There is a threshold pain level at which government must come in – the only question is when and how.


S. Balakrishnan

The odds were for a 25 bps cut, but, when the Federal Open Market Committee (FOMC), which sets the benchmark Fed Funds and discount rates, did just that, the stock market was very disappointed. The Dow Jones Industrial Average fell more than 200 points.

The much-read and dissected post-meeting statement conceded inflation risk is diminishing and growth risk increasing. It repeated the mantra of future rate decisions being guided by incoming data.

This must be interpreted to mean that the Fed will not be inhibited from further softening monetary policy if the economy and financial conditions deteriorate. The ‘Greenspan put’ – short for assured Fed rate cuts to the rescue in turbulent markets – is alive and well under the reign of Greenspan’s successor at the Fed, Mr Ben Bernanke.

Overreaction?

So is Wall Street’s fall a case of overreaction? It is interesting to speculate if the market would have necessarily risen if the Fed had cut 50 bps.

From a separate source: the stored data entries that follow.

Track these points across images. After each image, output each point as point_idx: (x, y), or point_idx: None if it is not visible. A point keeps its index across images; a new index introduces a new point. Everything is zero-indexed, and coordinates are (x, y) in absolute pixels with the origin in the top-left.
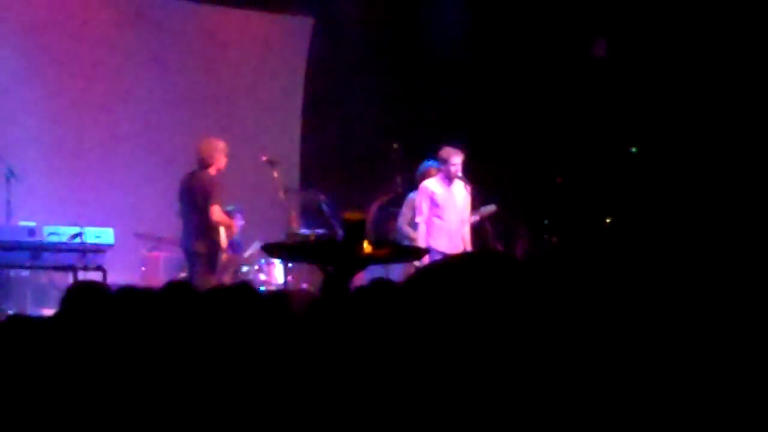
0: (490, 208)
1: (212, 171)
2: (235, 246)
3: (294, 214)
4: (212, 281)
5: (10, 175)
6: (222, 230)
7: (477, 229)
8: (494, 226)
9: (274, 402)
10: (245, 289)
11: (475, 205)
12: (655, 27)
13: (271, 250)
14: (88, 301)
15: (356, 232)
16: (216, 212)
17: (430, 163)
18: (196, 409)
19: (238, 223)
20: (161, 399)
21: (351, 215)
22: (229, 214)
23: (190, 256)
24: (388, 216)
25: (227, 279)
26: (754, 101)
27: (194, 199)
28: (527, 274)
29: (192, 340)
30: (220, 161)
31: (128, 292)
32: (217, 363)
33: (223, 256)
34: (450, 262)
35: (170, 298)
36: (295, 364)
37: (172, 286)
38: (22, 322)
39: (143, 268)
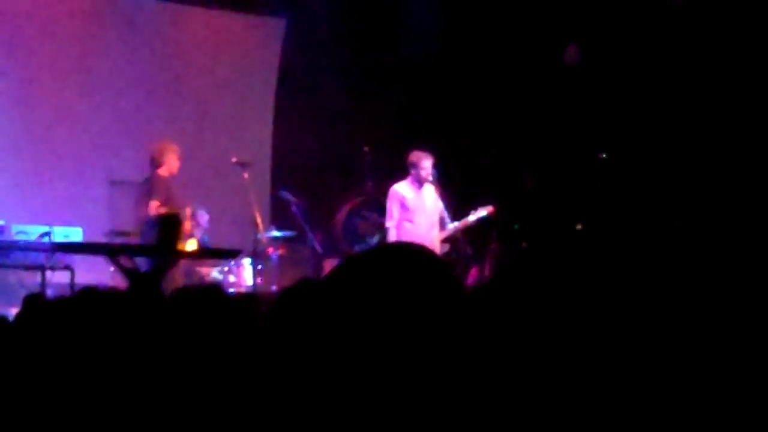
0: (488, 209)
1: (163, 171)
2: (203, 244)
3: (259, 215)
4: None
5: None
6: None
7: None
8: (464, 232)
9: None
10: (213, 291)
11: (456, 210)
12: (626, 33)
13: (91, 249)
14: (47, 303)
15: (170, 229)
16: (153, 207)
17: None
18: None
19: (202, 220)
20: (122, 406)
21: (164, 212)
22: (192, 213)
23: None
24: (359, 219)
25: (195, 280)
26: (726, 105)
27: (141, 198)
28: (444, 270)
29: (157, 343)
30: (171, 162)
31: (90, 293)
32: (183, 367)
33: None
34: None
35: (134, 300)
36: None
37: (136, 287)
38: None
39: (112, 268)
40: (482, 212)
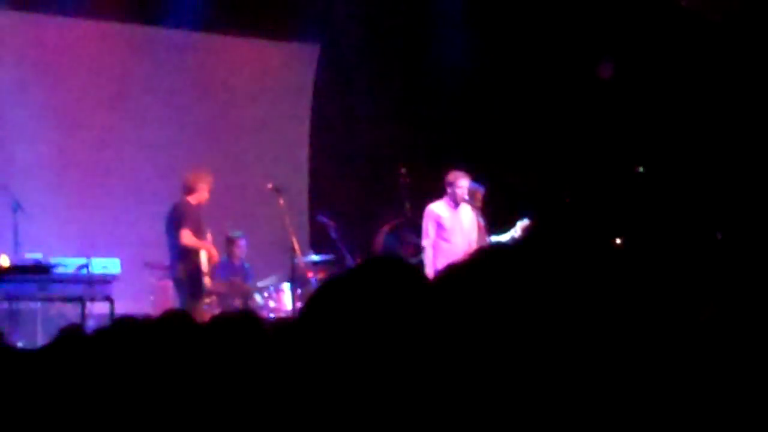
0: (524, 224)
1: (192, 199)
2: (243, 272)
3: (296, 240)
4: (198, 306)
5: (17, 207)
6: (203, 254)
7: None
8: None
9: None
10: (247, 317)
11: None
12: (661, 47)
13: None
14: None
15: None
16: (185, 236)
17: (474, 186)
18: None
19: (241, 249)
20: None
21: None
22: (231, 240)
23: (174, 282)
24: (397, 240)
25: (237, 305)
26: (760, 120)
27: (171, 225)
28: (422, 281)
29: (189, 371)
30: (202, 191)
31: (125, 322)
32: (216, 394)
33: (207, 281)
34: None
35: (167, 328)
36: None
37: (169, 316)
38: (14, 355)
39: (152, 297)
40: (520, 226)
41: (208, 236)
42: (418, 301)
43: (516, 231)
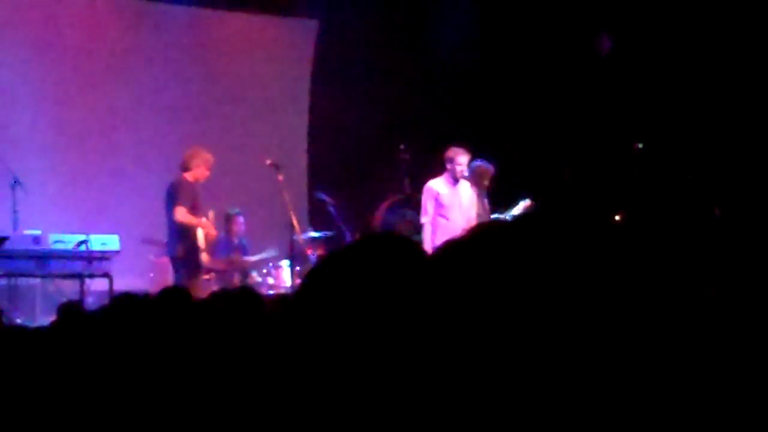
0: (526, 204)
1: (189, 176)
2: (241, 249)
3: (295, 217)
4: (195, 283)
5: (16, 183)
6: (199, 232)
7: None
8: None
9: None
10: (245, 294)
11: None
12: (660, 22)
13: None
14: (81, 310)
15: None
16: (179, 213)
17: (485, 164)
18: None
19: (239, 226)
20: (154, 408)
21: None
22: (229, 217)
23: (171, 259)
24: (396, 217)
25: (235, 282)
26: (760, 96)
27: (168, 202)
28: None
29: (188, 346)
30: (199, 170)
31: (124, 299)
32: (215, 370)
33: (203, 258)
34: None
35: (166, 305)
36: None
37: (168, 292)
38: (14, 332)
39: (151, 274)
40: (522, 206)
41: (211, 214)
42: (416, 277)
43: (518, 210)
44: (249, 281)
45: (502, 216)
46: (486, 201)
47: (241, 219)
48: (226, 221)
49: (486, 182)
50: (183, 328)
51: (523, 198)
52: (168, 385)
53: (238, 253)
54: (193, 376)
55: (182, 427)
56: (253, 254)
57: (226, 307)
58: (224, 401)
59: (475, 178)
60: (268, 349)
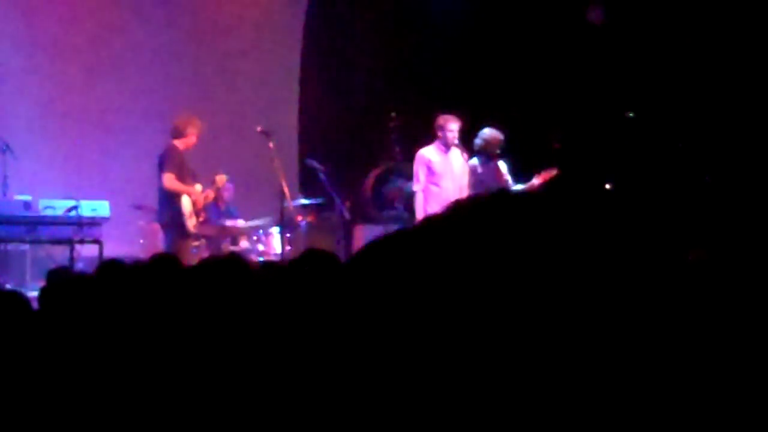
0: (551, 172)
1: (179, 144)
2: (229, 215)
3: (285, 184)
4: (184, 249)
5: (6, 149)
6: (185, 199)
7: None
8: None
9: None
10: (234, 262)
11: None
12: None
13: None
14: (71, 276)
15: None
16: (167, 179)
17: (490, 130)
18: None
19: (228, 192)
20: (145, 376)
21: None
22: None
23: (161, 226)
24: (387, 185)
25: (225, 248)
26: (752, 64)
27: (158, 169)
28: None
29: (176, 314)
30: (190, 136)
31: (113, 266)
32: (204, 337)
33: (191, 224)
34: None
35: (155, 272)
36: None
37: (157, 260)
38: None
39: (142, 240)
40: (547, 175)
41: (219, 180)
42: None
43: (540, 178)
44: (239, 248)
45: (523, 185)
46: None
47: (229, 185)
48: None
49: (497, 150)
50: (171, 296)
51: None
52: (155, 351)
53: (227, 219)
54: (181, 343)
55: (169, 393)
56: (244, 220)
57: (214, 275)
58: (211, 368)
59: (485, 145)
60: (256, 316)
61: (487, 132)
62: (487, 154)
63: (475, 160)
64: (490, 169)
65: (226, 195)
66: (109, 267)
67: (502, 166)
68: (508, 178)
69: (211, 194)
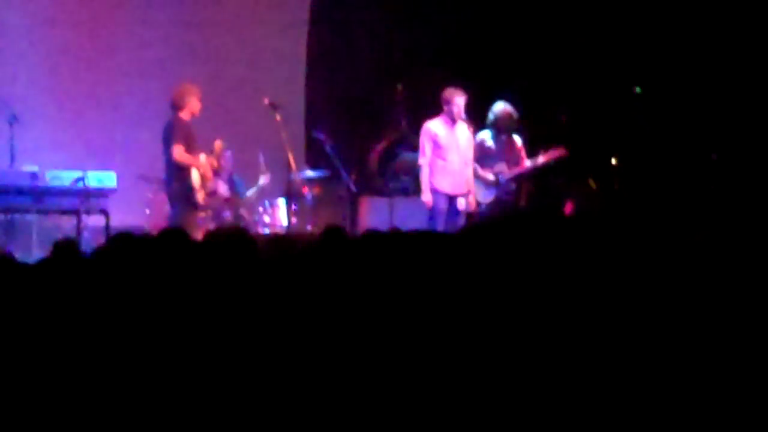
0: (560, 151)
1: (184, 115)
2: (231, 184)
3: (292, 156)
4: (191, 220)
5: (13, 120)
6: (194, 171)
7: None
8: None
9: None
10: (240, 235)
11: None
12: None
13: None
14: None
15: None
16: (177, 152)
17: (502, 105)
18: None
19: (227, 161)
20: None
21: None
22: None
23: (168, 197)
24: (393, 157)
25: (229, 219)
26: (760, 42)
27: (165, 141)
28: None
29: (182, 287)
30: (192, 105)
31: (123, 238)
32: (210, 311)
33: (200, 196)
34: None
35: (164, 245)
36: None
37: (167, 233)
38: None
39: (148, 211)
40: (553, 154)
41: (217, 146)
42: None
43: (547, 156)
44: (242, 217)
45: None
46: (509, 142)
47: (228, 154)
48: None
49: (514, 125)
50: (178, 269)
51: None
52: (160, 325)
53: (230, 189)
54: (187, 317)
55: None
56: (248, 188)
57: (219, 248)
58: (216, 341)
59: (496, 121)
60: (262, 293)
61: (499, 106)
62: (498, 128)
63: (485, 134)
64: (501, 144)
65: (226, 164)
66: (117, 240)
67: (517, 140)
68: (523, 153)
69: (214, 162)
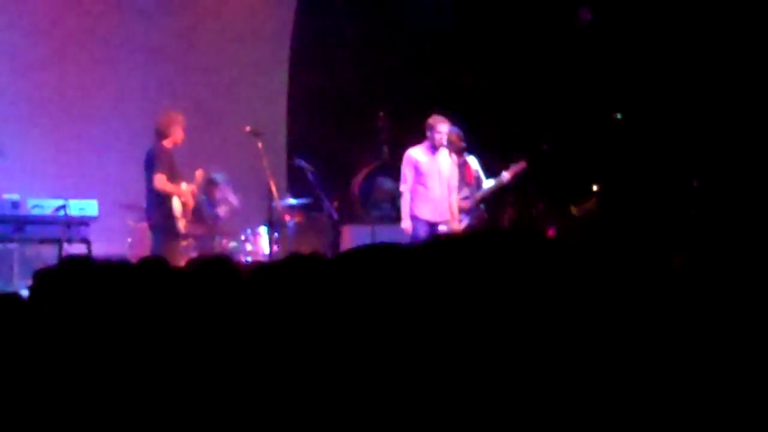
0: (520, 165)
1: (167, 143)
2: (214, 216)
3: (274, 183)
4: (173, 249)
5: None
6: (175, 200)
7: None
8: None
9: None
10: (222, 262)
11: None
12: None
13: None
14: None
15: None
16: (158, 180)
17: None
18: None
19: (220, 194)
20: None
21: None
22: (213, 182)
23: (150, 227)
24: (375, 184)
25: (213, 248)
26: (740, 67)
27: (146, 169)
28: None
29: (164, 315)
30: (176, 134)
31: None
32: (192, 339)
33: (181, 225)
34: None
35: (144, 274)
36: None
37: (147, 262)
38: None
39: (130, 239)
40: (516, 168)
41: (198, 175)
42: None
43: (510, 172)
44: (227, 248)
45: (487, 183)
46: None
47: (223, 186)
48: (208, 185)
49: (456, 146)
50: (159, 298)
51: (517, 161)
52: (142, 353)
53: (216, 218)
54: (168, 344)
55: (159, 397)
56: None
57: (202, 276)
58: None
59: (448, 143)
60: (245, 318)
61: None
62: (455, 152)
63: None
64: (459, 167)
65: (219, 195)
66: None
67: (473, 161)
68: (481, 173)
69: (195, 190)
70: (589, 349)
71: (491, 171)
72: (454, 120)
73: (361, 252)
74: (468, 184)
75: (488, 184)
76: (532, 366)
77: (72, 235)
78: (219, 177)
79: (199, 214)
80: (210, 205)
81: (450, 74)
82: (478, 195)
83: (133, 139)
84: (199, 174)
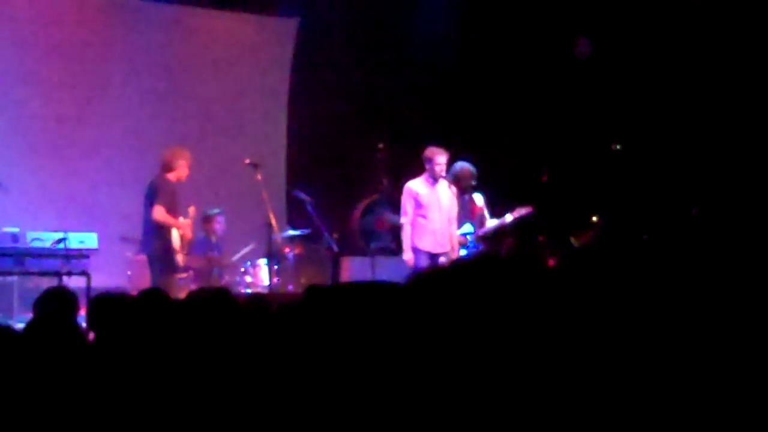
0: (527, 209)
1: (171, 177)
2: (217, 248)
3: (274, 216)
4: (171, 282)
5: None
6: (174, 232)
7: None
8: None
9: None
10: (221, 294)
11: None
12: (637, 24)
13: None
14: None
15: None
16: (157, 213)
17: (461, 164)
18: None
19: (220, 226)
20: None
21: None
22: (209, 217)
23: (148, 258)
24: (374, 216)
25: (212, 280)
26: (738, 97)
27: (147, 201)
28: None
29: (167, 347)
30: (181, 169)
31: (102, 299)
32: (192, 369)
33: (179, 258)
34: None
35: (144, 306)
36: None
37: (147, 294)
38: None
39: (129, 272)
40: (521, 212)
41: (191, 210)
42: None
43: (514, 215)
44: (226, 280)
45: (490, 222)
46: (477, 203)
47: (221, 218)
48: (205, 221)
49: (472, 182)
50: (160, 329)
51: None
52: (143, 383)
53: (216, 252)
54: (170, 374)
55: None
56: (228, 253)
57: (201, 308)
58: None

The assumption is clearly that the more the rate cut, the better it is for the market. But another view of an aggressive Fed move downside is that the economy and financial institutions are in worse shape than known. That could not have been good news for corporate earnings and the market. One can, therefore, put a positive spin on the 25 bps cut – things are not as bad as to necessitate 50 bps off.

The current quarter is obviously going to be poor for the US economy.

Are the three collective rate cuts of 100 bps in the last about eight weeks enough to pull the chestnuts out of the fire? It depends on how seriously consumer spending and bank lending are going to be affected by the housing crisis. No one (including the Fed) has a definite answer to this. Hence, the guarded FOMC guidance on rate cuts in the next meetings.

A role for government in putting an end to the uncertainty seems necessary. But America proclaims it is the home of free enterprise and markets. Businesses and individuals alike must pay for their mistakes. Isn’t capitalism all about risk and reward?

The snag with this argument is, of course, that things cannot be allowed to get to a point where the system itself collapses. There is a threshold pain level at which government must come in – the only question is when and how.

Has the US reached that milestone is the billion dollar question.